» **Work required**
Set down the data that follows, exactly and completely.

(Dataset extract Opens)

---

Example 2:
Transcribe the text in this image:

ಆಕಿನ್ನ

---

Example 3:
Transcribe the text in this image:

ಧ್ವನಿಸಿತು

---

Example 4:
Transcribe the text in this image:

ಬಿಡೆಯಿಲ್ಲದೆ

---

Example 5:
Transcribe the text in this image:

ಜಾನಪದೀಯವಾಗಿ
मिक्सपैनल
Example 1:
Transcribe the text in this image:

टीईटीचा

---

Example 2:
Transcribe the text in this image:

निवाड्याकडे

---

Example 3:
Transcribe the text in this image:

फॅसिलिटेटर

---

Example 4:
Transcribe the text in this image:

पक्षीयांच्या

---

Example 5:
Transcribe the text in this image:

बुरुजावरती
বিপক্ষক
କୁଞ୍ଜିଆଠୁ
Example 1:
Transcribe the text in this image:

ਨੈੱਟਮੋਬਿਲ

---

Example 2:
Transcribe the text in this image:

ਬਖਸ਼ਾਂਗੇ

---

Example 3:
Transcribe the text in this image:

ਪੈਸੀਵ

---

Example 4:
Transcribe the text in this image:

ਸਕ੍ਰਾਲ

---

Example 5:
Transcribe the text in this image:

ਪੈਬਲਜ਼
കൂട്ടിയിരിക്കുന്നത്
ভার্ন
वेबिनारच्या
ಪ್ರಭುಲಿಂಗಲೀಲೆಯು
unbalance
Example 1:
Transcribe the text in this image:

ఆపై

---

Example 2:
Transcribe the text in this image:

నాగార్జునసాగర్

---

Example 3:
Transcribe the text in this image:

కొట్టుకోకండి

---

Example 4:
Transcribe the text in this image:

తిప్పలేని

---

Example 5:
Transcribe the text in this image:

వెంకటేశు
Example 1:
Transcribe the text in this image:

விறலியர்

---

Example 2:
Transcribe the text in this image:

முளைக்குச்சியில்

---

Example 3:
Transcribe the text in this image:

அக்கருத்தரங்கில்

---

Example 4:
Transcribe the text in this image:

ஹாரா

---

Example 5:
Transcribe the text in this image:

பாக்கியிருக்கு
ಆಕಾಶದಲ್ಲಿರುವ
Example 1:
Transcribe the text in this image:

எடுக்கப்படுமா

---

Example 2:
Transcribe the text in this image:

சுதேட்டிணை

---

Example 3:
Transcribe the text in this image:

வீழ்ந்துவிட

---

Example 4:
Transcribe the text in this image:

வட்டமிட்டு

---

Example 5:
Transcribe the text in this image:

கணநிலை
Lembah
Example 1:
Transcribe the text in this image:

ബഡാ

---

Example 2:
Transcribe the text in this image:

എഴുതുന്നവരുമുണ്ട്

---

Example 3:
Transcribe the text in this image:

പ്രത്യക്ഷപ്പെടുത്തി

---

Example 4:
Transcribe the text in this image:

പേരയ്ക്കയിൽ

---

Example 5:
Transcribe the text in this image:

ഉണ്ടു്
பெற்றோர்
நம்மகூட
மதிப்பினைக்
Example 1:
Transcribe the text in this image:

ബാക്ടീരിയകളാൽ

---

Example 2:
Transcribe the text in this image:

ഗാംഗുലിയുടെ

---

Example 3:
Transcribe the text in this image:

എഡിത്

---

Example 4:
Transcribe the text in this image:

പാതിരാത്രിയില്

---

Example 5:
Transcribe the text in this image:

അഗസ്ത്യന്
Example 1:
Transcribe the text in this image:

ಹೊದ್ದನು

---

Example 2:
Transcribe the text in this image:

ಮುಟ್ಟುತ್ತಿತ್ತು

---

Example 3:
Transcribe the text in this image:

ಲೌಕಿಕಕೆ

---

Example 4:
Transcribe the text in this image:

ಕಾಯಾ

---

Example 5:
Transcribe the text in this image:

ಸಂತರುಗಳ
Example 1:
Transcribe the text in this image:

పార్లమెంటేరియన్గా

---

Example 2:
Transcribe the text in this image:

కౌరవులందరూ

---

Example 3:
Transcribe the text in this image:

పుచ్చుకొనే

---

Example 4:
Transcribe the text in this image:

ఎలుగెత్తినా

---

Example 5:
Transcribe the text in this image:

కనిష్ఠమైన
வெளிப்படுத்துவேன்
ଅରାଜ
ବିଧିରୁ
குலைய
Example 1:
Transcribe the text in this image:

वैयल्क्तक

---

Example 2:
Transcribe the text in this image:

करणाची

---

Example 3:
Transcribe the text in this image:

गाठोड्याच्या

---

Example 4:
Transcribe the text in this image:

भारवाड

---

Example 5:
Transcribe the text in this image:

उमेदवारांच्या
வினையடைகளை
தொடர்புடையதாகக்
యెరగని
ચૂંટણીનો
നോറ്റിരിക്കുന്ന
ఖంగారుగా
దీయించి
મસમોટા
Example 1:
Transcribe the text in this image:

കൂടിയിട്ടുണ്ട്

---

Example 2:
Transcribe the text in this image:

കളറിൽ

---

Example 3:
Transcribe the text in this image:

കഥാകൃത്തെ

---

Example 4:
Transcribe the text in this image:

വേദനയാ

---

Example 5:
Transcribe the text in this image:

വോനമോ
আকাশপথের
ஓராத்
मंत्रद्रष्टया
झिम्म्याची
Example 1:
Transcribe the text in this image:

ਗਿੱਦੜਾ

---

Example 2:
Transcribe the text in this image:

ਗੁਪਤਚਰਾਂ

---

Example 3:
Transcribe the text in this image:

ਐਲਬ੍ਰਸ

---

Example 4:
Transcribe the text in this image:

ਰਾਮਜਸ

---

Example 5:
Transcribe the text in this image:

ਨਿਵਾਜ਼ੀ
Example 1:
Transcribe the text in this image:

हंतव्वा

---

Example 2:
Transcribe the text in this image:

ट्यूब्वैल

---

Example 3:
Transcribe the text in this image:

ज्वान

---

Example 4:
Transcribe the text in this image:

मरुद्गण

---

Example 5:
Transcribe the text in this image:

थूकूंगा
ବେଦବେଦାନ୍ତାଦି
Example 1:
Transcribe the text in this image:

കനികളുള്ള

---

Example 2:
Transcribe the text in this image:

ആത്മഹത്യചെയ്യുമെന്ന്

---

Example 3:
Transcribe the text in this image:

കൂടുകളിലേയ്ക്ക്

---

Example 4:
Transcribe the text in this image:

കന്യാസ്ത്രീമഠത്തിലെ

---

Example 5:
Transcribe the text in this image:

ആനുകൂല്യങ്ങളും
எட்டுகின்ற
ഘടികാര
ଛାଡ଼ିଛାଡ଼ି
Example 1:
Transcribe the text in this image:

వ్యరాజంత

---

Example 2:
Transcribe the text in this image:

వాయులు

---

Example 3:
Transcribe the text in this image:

(Dataset extract Closes)

» **Answer to the problem**
---

Example 2:
Transcribe the text in this image:

ಆಕಿನ್ನ

---

Example 3:
Transcribe the text in this image:

ಧ್ವನಿಸಿತು

---

Example 4:
Transcribe the text in this image:

ಬಿಡೆಯಿಲ್ಲದೆ

---

Example 5:
Transcribe the text in this image:

ಜಾನಪದೀಯವಾಗಿ
मिक्सपैनल
Example 1:
Transcribe the text in this image:

टीईटीचा

---

Example 2:
Transcribe the text in this image:

निवाड्याकडे

---

Example 3:
Transcribe the text in this image:

फॅसिलिटेटर

---

Example 4:
Transcribe the text in this image:

पक्षीयांच्या

---

Example 5:
Transcribe the text in this image:

बुरुजावरती
বিপক্ষক
କୁଞ୍ଜିଆଠୁ
Example 1:
Transcribe the text in this image:

ਨੈੱਟਮੋਬਿਲ

---

Example 2:
Transcribe the text in this image:

ਬਖਸ਼ਾਂਗੇ

---

Example 3:
Transcribe the text in this image:

ਪੈਸੀਵ

---

Example 4:
Transcribe the text in this image:

ਸਕ੍ਰਾਲ

---

Example 5:
Transcribe the text in this image:

ਪੈਬਲਜ਼
കൂട്ടിയിരിക്കുന്നത്
ভার্ন
वेबिनारच्या
ಪ್ರಭುಲಿಂಗಲೀಲೆಯು
unbalance
Example 1:
Transcribe the text in this image:

ఆపై

---

Example 2:
Transcribe the text in this image:

నాగార్జునసాగర్

---

Example 3:
Transcribe the text in this image:

కొట్టుకోకండి

---

Example 4:
Transcribe the text in this image:

తిప్పలేని

---

Example 5:
Transcribe the text in this image:

వెంకటేశు
Example 1:
Transcribe the text in this image:

விறலியர்

---

Example 2:
Transcribe the text in this image:

முளைக்குச்சியில்

---

Example 3:
Transcribe the text in this image:

அக்கருத்தரங்கில்

---

Example 4:
Transcribe the text in this image:

ஹாரா

---

Example 5:
Transcribe the text in this image:

பாக்கியிருக்கு
ಆಕಾಶದಲ್ಲಿರುವ
Example 1:
Transcribe the text in this image:

எடுக்கப்படுமா

---

Example 2:
Transcribe the text in this image:

சுதேட்டிணை

---

Example 3:
Transcribe the text in this image:

வீழ்ந்துவிட

---

Example 4:
Transcribe the text in this image:

வட்டமிட்டு

---

Example 5:
Transcribe the text in this image:

கணநிலை
Lembah
Example 1:
Transcribe the text in this image:

ബഡാ

---

Example 2:
Transcribe the text in this image:

എഴുതുന്നവരുമുണ്ട്

---

Example 3:
Transcribe the text in this image:

പ്രത്യക്ഷപ്പെടുത്തി

---

Example 4:
Transcribe the text in this image:

പേരയ്ക്കയിൽ

---

Example 5:
Transcribe the text in this image:

ഉണ്ടു്
பெற்றோர்
நம்மகூட
மதிப்பினைக்
Example 1:
Transcribe the text in this image:

ബാക്ടീരിയകളാൽ

---

Example 2:
Transcribe the text in this image:

ഗാംഗുലിയുടെ

---

Example 3:
Transcribe the text in this image:

എഡിത്

---

Example 4:
Transcribe the text in this image:

പാതിരാത്രിയില്

---

Example 5:
Transcribe the text in this image:

അഗസ്ത്യന്
Example 1:
Transcribe the text in this image:

ಹೊದ್ದನು

---

Example 2:
Transcribe the text in this image:

ಮುಟ್ಟುತ್ತಿತ್ತು

---

Example 3:
Transcribe the text in this image:

ಲೌಕಿಕಕೆ

---

Example 4:
Transcribe the text in this image:

ಕಾಯಾ

---

Example 5:
Transcribe the text in this image:

ಸಂತರುಗಳ
Example 1:
Transcribe the text in this image:

పార్లమెంటేరియన్గా

---

Example 2:
Transcribe the text in this image:

కౌరవులందరూ

---

Example 3:
Transcribe the text in this image:

పుచ్చుకొనే

---

Example 4:
Transcribe the text in this image:

ఎలుగెత్తినా

---

Example 5:
Transcribe the text in this image:

కనిష్ఠమైన
வெளிப்படுத்துவேன்
ଅରାଜ
ବିଧିରୁ
குலைய
Example 1:
Transcribe the text in this image:

वैयल्क्तक

---

Example 2:
Transcribe the text in this image:

करणाची

---

Example 3:
Transcribe the text in this image:

गाठोड्याच्या

---

Example 4:
Transcribe the text in this image:

भारवाड

---

Example 5:
Transcribe the text in this image:

उमेदवारांच्या
வினையடைகளை
தொடர்புடையதாகக்
యెరగని
ચૂંટણીનો
നോറ്റിരിക്കുന്ന
ఖంగారుగా
దీయించి
મસમોટા
Example 1:
Transcribe the text in this image:

കൂടിയിട്ടുണ്ട്

---

Example 2:
Transcribe the text in this image:

കളറിൽ

---

Example 3:
Transcribe the text in this image:

കഥാകൃത്തെ

---

Example 4:
Transcribe the text in this image:

വേദനയാ

---

Example 5:
Transcribe the text in this image:

വോനമോ
আকাশপথের
ஓராத்
मंत्रद्रष्टया
झिम्म्याची
Example 1:
Transcribe the text in this image:

ਗਿੱਦੜਾ

---

Example 2:
Transcribe the text in this image:

ਗੁਪਤਚਰਾਂ

---

Example 3:
Transcribe the text in this image:

ਐਲਬ੍ਰਸ

---

Example 4:
Transcribe the text in this image:

ਰਾਮਜਸ

---

Example 5:
Transcribe the text in this image:

ਨਿਵਾਜ਼ੀ
Example 1:
Transcribe the text in this image:

हंतव्वा

---

Example 2:
Transcribe the text in this image:

ट्यूब्वैल

---

Example 3:
Transcribe the text in this image:

ज्वान

---

Example 4:
Transcribe the text in this image:

मरुद्गण

---

Example 5:
Transcribe the text in this image:

थूकूंगा
ବେଦବେଦାନ୍ତାଦି
Example 1:
Transcribe the text in this image:

കനികളുള്ള

---

Example 2:
Transcribe the text in this image:

ആത്മഹത്യചെയ്യുമെന്ന്

---

Example 3:
Transcribe the text in this image:

കൂടുകളിലേയ്ക്ക്

---

Example 4:
Transcribe the text in this image:

കന്യാസ്ത്രീമഠത്തിലെ

---

Example 5:
Transcribe the text in this image:

ആനുകൂല്യങ്ങളും
எட்டுகின்ற
ഘടികാര
ଛାଡ଼ିଛାଡ଼ି
Example 1:
Transcribe the text in this image:

వ్యరాజంత

---

Example 2:
Transcribe the text in this image:

వాయులు

---

Example 3:
Transcribe the text in this image:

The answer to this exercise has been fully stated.